§ **Task description**
Please copy the listing below, switching each "common name" to "everyday name" and changing nothing else. Leave the pictures out of your copy.
----
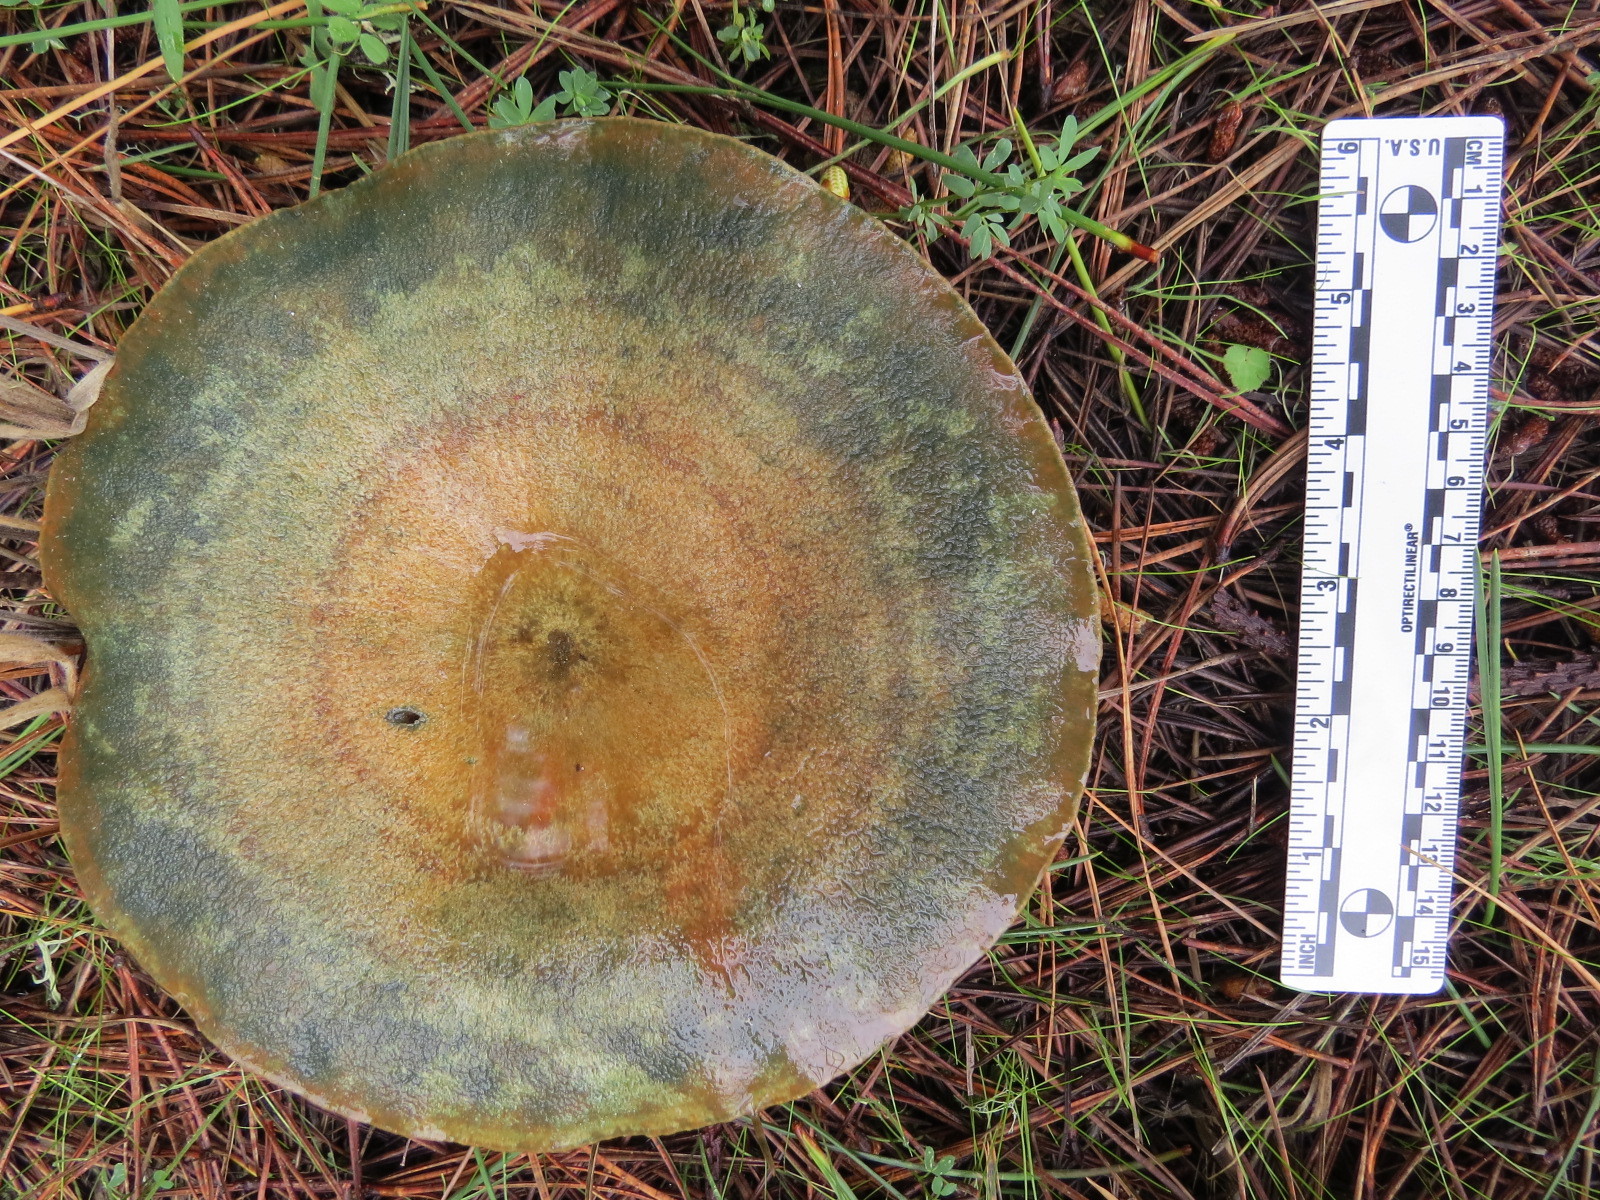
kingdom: Fungi
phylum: Basidiomycota
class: Agaricomycetes
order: Russulales
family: Russulaceae
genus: Lactarius
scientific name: Lactarius deliciosus
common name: Saffron milk-cap
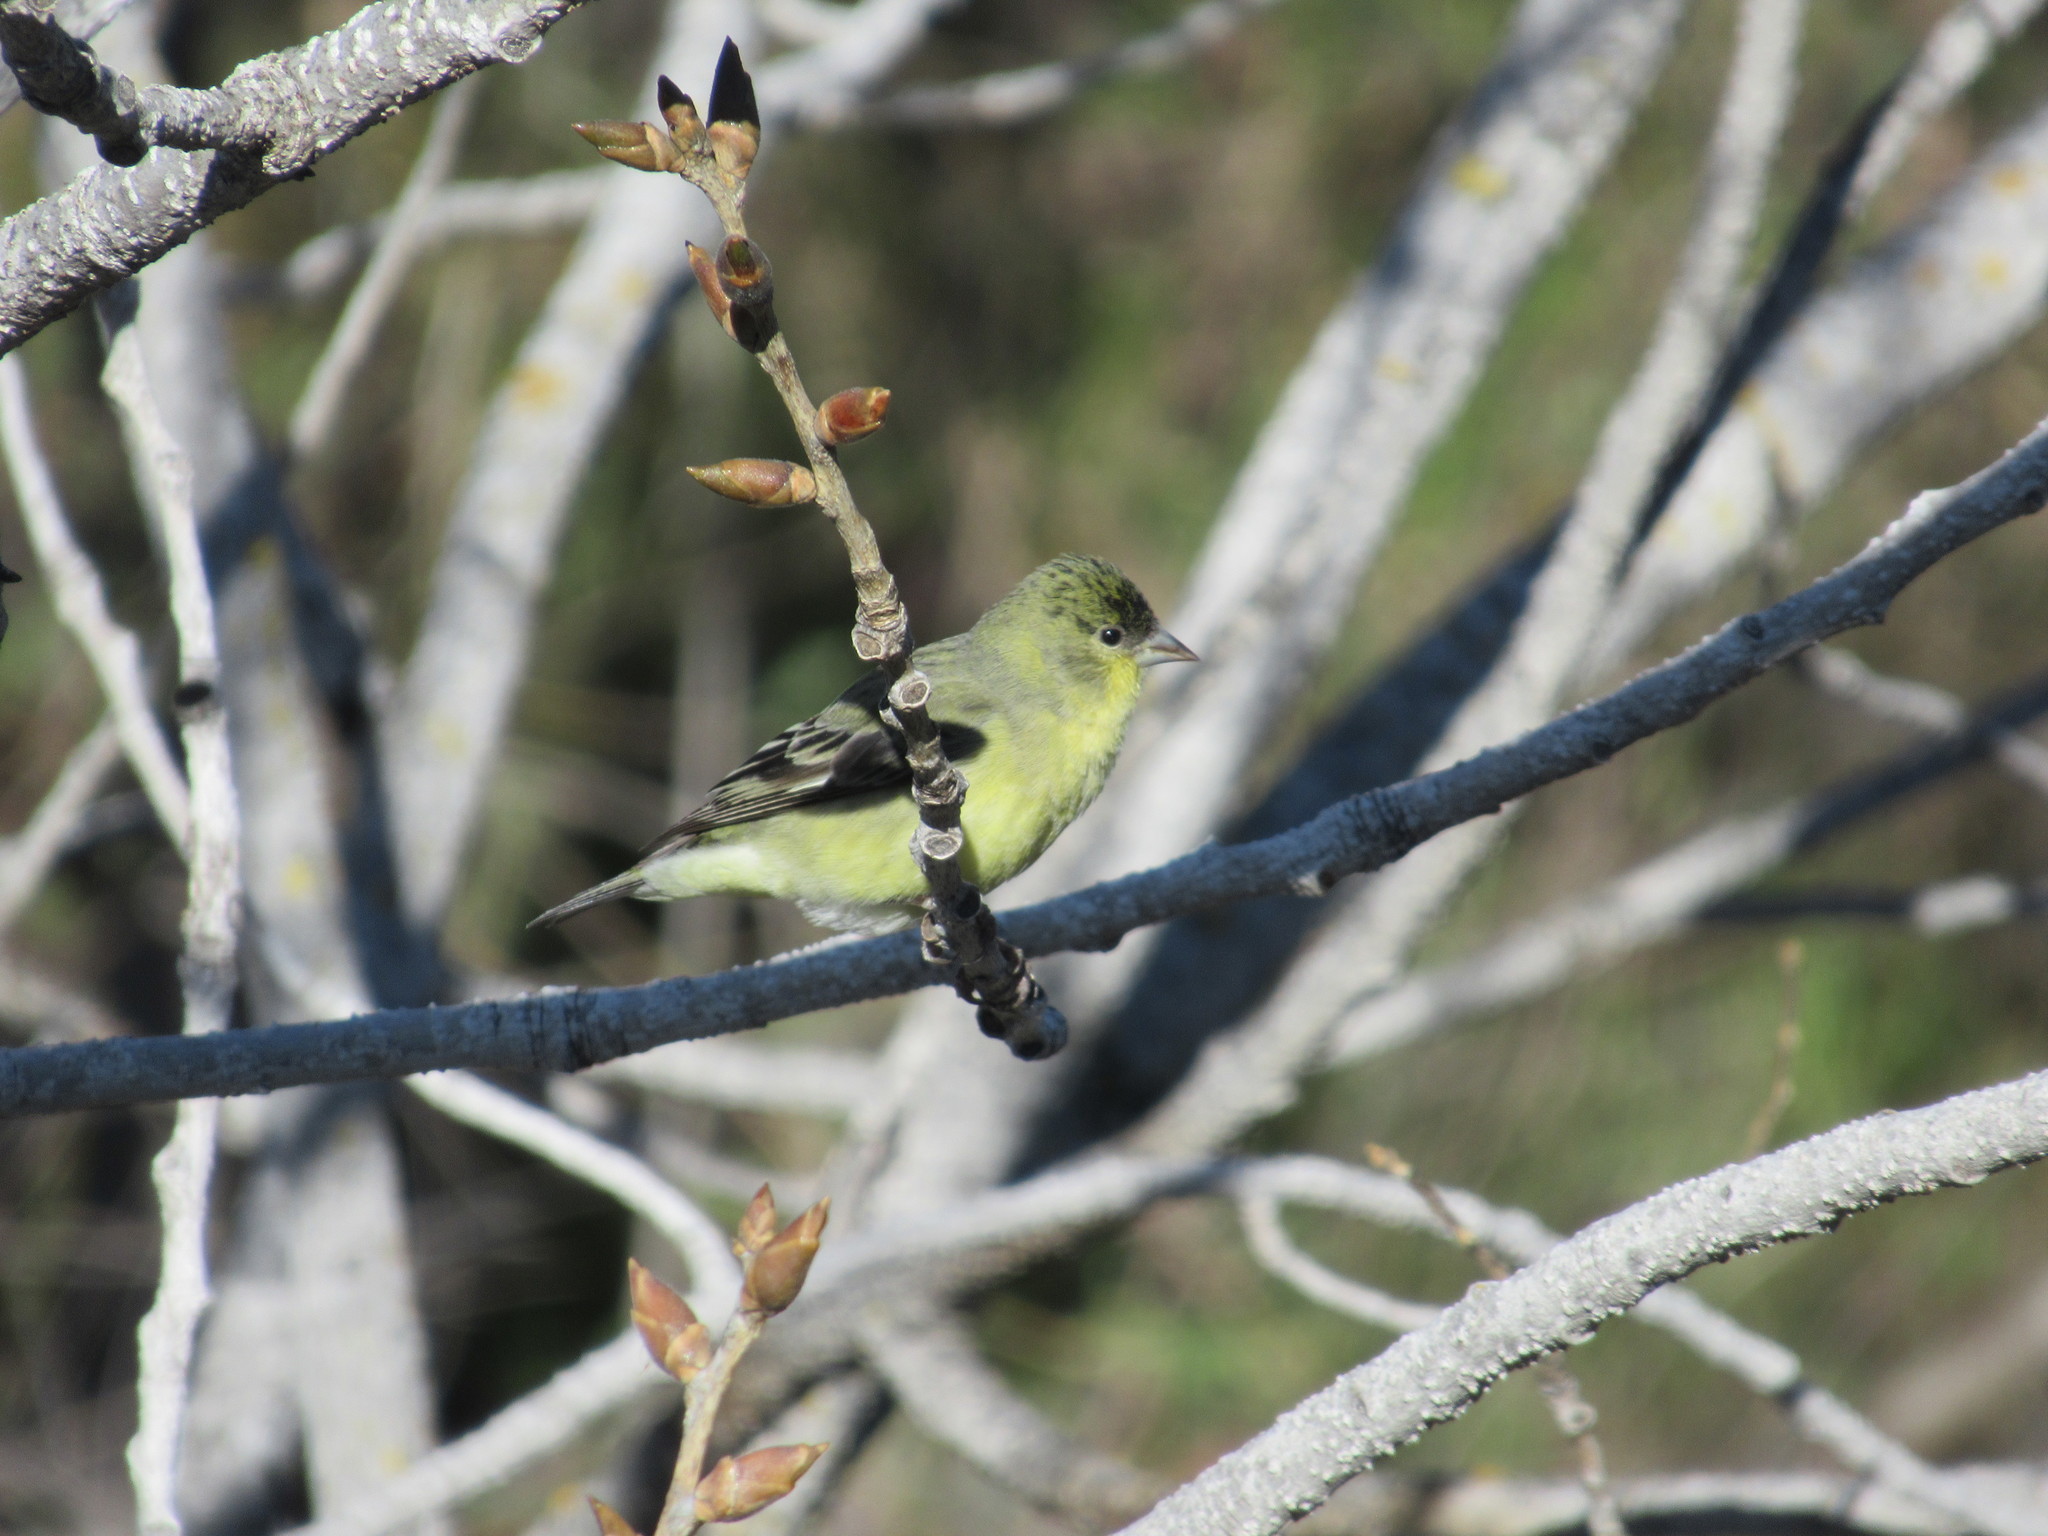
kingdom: Animalia
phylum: Chordata
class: Aves
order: Passeriformes
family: Fringillidae
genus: Spinus
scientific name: Spinus psaltria
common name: Lesser goldfinch
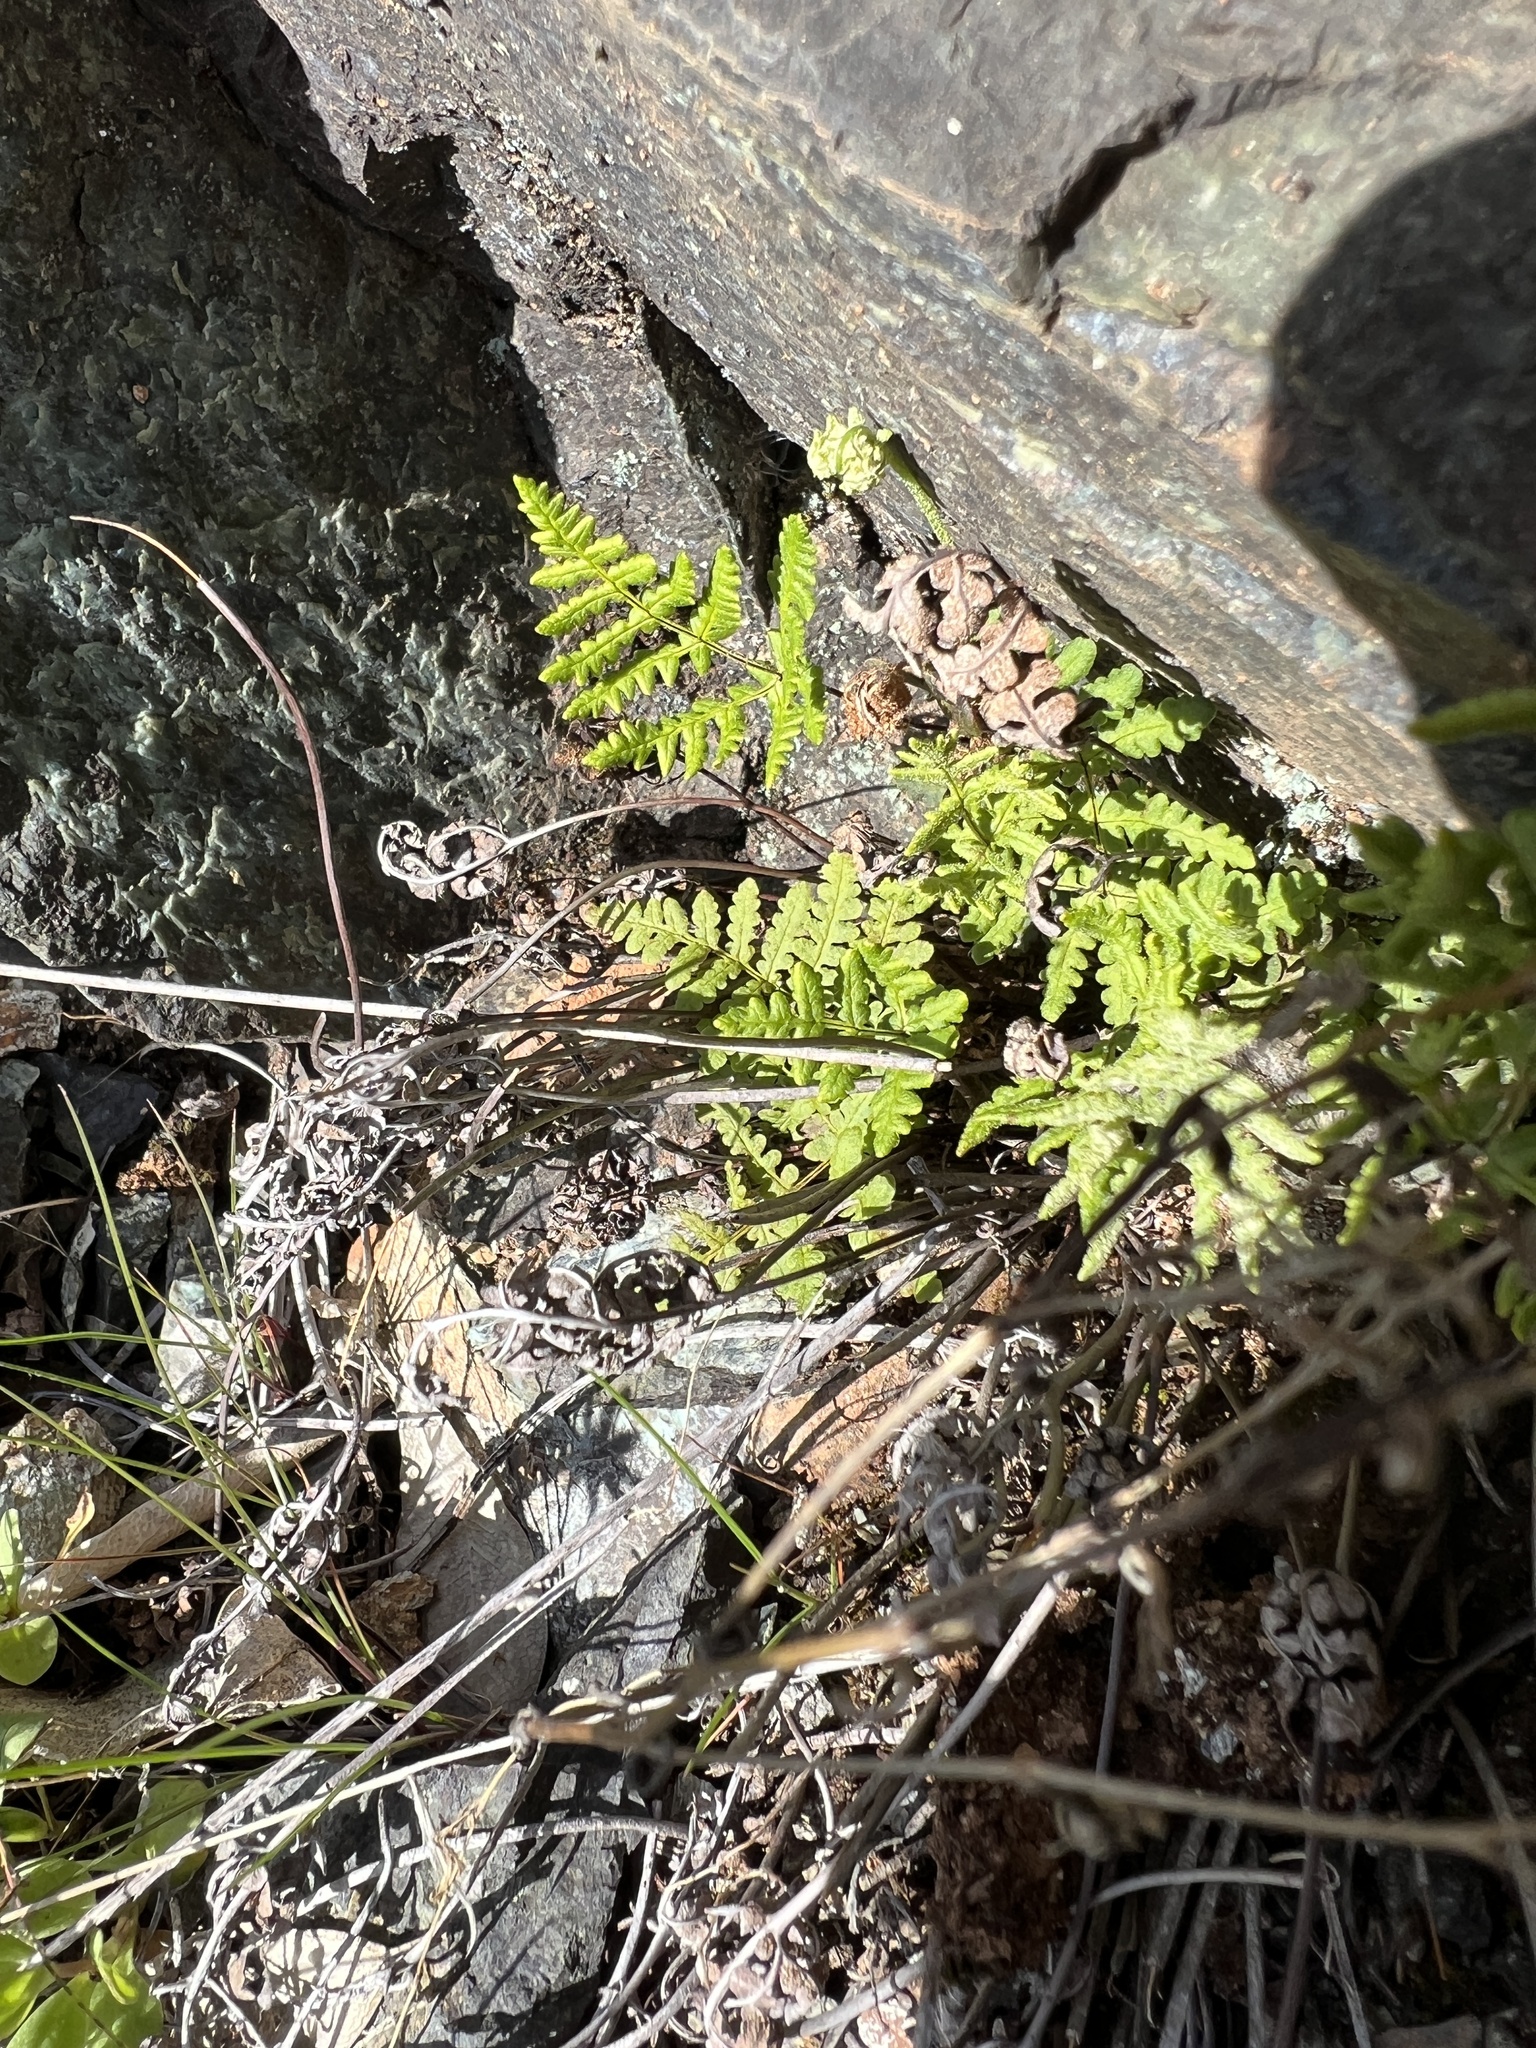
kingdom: Plantae
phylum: Tracheophyta
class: Polypodiopsida
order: Polypodiales
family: Pteridaceae
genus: Pentagramma
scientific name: Pentagramma triangularis
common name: Gold fern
----
§ **Right answer**
kingdom: Fungi
phylum: Basidiomycota
class: Agaricomycetes
order: Russulales
family: Russulaceae
genus: Lactarius
scientific name: Lactarius deliciosus
everyday name: Saffron milk-cap
kingdom: Animalia
phylum: Chordata
class: Aves
order: Passeriformes
family: Fringillidae
genus: Spinus
scientific name: Spinus psaltria
everyday name: Lesser goldfinch
kingdom: Plantae
phylum: Tracheophyta
class: Polypodiopsida
order: Polypodiales
family: Pteridaceae
genus: Pentagramma
scientific name: Pentagramma triangularis
everyday name: Gold fern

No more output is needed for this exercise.